* **TEXTAUSZUG**

• • • • • • •

Finale oder Fortsetzung: „Weissensee V“?

"Weissensee", "Charité", "Tannbach", "Ku'damm 59": Die ARD wie das ZDF müssen sich dringend zu weiterer Geschichtsfiktion bekennen.

Die Pressemitteilung atmet den Stolz über das Erreichte. ARD-Programmdirektor Volker Herres sagte nach dem Ende von Staffel IV der Serie „Weissensee“, er freue sich mit allen Verantwortlichen „über die sehr positive Resonanz in der Presse und über das große Publikumsinteresse an deutsch-deutscher Geschichte. Dass die fiktionale und dokumentarische Aufbereitung der Zeit zwischen Frühjahr und Herbst 1990 in Deutschland fast 30 Jahre später ein so breites Publikum erreicht, ist unbestritten großartig.“

Nach den nackten Quoten ist das Zuschauerinteresse von Staffel III zu Staffel IV von damals 4,64 Millionen Zuschauern um gut eine Million gesunken. Aber 2015 wurde auch im Herbst und nicht im hochsommerlichen Frühling 2018 ausgestrahlt. Und auch mit Staffel IV landete „Weissensee“ im Primetime-Ranking weit vorne.

Aber lassen wir die Zahlen mal die Zahlen sein. In der Pressemitteilung ist nichts von einer Fortsetzung, von einer Staffel V zu lesen, ein Hinweis darauf, dass noch nichts beschlossen ist. Das Finale von Folge 23 ließ schon den Schluss zu, dass Autor und Regisseur Friedemann Fromm die Geschichte um und um Familie Kupfer herum für „auserzählt“ hält. Viele der „losen Enden“, von denen in der TV-Erzählung die Rede war, hatten tatsächlich ein Ende. Falk Kupfer, der geläuterte Stasi-Bösewicht, hat sich geopfert, Dunja Hausmann ist mit Selbstmord aus dem Leben geschieden, die Eltern Hans und Marlene Kupfer sehen wieder gemeinsamer Zukunft entgegen.

• • • • • • •

* **DATENSATZAUSZÜGE**
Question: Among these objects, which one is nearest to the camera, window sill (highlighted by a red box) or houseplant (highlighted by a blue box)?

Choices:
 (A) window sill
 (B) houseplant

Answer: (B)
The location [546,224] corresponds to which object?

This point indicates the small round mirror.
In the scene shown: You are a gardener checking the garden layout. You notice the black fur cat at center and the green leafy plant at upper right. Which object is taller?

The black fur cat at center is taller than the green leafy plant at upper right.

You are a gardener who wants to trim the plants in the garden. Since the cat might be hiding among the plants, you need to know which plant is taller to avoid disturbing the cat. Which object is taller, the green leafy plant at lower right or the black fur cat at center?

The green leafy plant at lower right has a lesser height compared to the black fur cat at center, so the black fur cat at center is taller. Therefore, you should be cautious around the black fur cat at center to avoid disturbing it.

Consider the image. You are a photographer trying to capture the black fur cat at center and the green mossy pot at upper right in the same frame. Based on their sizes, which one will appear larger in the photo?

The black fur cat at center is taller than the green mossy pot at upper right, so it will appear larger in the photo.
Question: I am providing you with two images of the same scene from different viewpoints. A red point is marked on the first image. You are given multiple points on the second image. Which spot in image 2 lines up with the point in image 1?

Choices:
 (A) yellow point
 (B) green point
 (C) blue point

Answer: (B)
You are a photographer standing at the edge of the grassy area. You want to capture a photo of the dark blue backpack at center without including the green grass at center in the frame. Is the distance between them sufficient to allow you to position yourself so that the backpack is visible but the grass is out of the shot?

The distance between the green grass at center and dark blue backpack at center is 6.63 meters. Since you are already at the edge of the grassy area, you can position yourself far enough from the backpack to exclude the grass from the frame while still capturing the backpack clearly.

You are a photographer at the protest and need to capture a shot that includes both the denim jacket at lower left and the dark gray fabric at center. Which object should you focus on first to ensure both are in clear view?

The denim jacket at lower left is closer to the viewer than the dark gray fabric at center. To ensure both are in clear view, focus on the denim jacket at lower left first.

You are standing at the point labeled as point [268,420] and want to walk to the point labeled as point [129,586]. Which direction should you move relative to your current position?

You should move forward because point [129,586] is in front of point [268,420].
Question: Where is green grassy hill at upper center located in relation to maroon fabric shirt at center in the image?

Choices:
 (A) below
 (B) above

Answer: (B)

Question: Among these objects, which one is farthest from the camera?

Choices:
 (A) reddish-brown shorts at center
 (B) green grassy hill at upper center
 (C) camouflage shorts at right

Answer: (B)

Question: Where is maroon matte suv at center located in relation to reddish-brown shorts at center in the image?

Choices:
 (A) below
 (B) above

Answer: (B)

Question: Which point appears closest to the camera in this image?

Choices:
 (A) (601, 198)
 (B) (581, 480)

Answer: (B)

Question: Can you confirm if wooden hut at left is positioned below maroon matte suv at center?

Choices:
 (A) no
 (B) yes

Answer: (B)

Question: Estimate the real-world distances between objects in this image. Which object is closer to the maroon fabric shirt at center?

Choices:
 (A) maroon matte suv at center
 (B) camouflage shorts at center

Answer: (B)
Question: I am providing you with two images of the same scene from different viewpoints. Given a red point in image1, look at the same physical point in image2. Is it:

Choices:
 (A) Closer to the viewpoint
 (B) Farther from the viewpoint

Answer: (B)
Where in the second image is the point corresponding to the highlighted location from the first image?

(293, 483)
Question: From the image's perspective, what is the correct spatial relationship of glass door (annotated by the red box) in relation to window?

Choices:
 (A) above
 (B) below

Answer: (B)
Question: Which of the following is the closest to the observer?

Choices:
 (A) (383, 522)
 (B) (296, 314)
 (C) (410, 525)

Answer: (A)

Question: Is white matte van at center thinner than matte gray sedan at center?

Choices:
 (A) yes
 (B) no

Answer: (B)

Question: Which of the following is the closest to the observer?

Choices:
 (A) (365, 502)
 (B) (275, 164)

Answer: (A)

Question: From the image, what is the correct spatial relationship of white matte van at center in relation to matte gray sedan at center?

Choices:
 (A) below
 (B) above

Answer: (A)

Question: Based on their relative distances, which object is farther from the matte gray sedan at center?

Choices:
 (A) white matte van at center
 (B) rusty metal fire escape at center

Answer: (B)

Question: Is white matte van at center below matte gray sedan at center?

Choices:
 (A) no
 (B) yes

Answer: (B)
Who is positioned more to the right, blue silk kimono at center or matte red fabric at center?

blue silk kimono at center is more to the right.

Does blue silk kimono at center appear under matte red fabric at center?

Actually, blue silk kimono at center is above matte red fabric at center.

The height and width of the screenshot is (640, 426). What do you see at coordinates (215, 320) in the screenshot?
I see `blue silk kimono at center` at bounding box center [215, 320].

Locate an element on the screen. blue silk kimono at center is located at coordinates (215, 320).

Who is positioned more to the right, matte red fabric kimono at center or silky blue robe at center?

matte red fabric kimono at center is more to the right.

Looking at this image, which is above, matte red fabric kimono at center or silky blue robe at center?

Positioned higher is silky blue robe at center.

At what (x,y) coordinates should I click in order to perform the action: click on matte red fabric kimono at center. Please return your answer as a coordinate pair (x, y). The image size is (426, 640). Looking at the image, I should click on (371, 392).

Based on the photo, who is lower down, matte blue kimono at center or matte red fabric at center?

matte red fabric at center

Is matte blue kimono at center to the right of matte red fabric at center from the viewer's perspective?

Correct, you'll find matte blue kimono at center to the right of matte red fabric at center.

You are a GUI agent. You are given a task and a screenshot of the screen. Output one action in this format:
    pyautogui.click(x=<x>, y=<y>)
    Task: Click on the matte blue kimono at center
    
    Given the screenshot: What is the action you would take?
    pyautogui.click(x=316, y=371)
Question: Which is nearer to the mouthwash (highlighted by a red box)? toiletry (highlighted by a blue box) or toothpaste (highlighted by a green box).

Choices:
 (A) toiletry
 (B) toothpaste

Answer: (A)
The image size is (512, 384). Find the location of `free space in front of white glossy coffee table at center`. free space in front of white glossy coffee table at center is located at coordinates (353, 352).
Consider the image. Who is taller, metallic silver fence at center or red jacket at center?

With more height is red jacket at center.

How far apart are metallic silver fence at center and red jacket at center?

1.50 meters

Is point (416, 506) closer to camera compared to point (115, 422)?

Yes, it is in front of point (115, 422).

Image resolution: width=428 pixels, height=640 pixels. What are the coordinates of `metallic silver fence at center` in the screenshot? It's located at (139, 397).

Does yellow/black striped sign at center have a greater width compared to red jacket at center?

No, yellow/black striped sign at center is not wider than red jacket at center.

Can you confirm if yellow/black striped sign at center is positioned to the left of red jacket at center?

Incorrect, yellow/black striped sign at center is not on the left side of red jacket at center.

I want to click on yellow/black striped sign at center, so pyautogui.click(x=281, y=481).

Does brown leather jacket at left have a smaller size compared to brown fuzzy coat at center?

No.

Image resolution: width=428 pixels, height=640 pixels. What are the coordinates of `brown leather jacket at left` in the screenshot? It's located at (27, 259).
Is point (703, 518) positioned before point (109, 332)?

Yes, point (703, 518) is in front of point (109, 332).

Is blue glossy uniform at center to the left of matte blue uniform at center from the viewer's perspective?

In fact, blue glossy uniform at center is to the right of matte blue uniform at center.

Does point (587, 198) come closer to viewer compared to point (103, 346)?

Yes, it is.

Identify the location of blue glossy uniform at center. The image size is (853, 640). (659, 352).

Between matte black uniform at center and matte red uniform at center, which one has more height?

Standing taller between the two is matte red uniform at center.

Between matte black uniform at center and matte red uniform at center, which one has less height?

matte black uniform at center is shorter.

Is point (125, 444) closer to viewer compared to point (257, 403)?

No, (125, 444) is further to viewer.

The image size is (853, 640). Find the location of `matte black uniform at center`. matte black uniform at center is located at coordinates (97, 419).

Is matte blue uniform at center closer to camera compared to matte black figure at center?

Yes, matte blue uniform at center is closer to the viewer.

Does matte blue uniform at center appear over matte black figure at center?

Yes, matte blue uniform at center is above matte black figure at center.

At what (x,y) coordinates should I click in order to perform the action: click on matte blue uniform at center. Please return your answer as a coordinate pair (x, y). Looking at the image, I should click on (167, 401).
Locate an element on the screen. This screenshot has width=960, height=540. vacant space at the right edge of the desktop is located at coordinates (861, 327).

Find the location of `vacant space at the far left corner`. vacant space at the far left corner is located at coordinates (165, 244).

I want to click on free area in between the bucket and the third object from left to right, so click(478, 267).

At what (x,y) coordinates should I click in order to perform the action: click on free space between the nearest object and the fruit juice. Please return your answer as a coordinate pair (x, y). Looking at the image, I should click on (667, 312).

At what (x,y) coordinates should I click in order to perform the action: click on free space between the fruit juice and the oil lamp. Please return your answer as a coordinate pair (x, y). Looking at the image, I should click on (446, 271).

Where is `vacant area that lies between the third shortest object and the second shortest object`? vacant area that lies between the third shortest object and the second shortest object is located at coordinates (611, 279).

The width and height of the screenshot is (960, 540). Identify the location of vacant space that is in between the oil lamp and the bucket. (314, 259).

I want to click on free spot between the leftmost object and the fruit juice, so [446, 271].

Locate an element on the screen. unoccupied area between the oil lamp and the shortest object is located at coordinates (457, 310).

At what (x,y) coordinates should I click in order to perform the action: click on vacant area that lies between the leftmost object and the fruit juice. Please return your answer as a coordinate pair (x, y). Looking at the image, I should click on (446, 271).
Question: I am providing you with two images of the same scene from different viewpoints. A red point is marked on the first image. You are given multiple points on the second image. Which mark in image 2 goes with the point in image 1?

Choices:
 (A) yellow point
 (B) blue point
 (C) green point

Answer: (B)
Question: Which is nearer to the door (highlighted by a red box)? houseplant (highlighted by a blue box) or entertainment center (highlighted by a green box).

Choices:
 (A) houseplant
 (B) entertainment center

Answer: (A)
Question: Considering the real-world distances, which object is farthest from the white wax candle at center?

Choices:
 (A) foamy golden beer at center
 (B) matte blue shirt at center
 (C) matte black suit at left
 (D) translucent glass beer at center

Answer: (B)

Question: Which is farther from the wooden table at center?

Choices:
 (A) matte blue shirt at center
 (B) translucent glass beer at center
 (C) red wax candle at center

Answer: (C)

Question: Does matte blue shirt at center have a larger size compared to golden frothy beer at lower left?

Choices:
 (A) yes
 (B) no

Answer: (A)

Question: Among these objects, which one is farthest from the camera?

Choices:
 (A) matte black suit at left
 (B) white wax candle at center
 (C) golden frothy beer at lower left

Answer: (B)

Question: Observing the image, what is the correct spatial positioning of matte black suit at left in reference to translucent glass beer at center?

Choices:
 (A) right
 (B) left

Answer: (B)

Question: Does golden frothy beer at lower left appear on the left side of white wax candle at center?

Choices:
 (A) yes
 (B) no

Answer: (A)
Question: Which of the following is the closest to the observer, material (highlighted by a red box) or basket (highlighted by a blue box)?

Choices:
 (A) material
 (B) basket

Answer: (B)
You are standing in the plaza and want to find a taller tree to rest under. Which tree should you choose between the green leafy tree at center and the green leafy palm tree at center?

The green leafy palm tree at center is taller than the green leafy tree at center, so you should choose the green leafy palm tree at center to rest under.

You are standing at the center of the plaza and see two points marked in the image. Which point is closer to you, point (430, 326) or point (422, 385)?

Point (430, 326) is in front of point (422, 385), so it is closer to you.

• • • • • • •

* **AUFGABEN**
1. Gib aus dem Textauszug zur Serie „Weissensee“ den Abschnitt zwischen „Nach den nackten“ und „Primetime-Ranking weit vorne.“, beide eingeschlossen, wörtlich wieder.
2. Ersetze in den Datensätzen zwischen der Zeile mit „No, (125, 444) is further to viewer.“ und der Zeile mit „Does matte blue uniform“, beide eingeschlossen, „matte blue uniform“ durch „matte green uniform“. Gib nur diese Zeilen aus, sonst unverändert.

* **LÖSUNGEN**
1.
Nach den nackten Quoten ist das Zuschauerinteresse von Staffel III zu Staffel IV von damals 4,64 Millionen Zuschauern um gut eine Million gesunken. Aber 2015 wurde auch im Herbst und nicht im hochsommerlichen Frühling 2018 ausgestrahlt. Und auch mit Staffel IV landete „Weissensee“ im Primetime-Ranking weit vorne.

2.
No, (125, 444) is further to viewer.

The image size is (853, 640). Find the location of `matte black uniform at center`. matte black uniform at center is located at coordinates (97, 419).

Is matte green uniform at center closer to camera compared to matte black figure at center?

Yes, matte green uniform at center is closer to the viewer.

Does matte green uniform at center appear over matte black figure at center?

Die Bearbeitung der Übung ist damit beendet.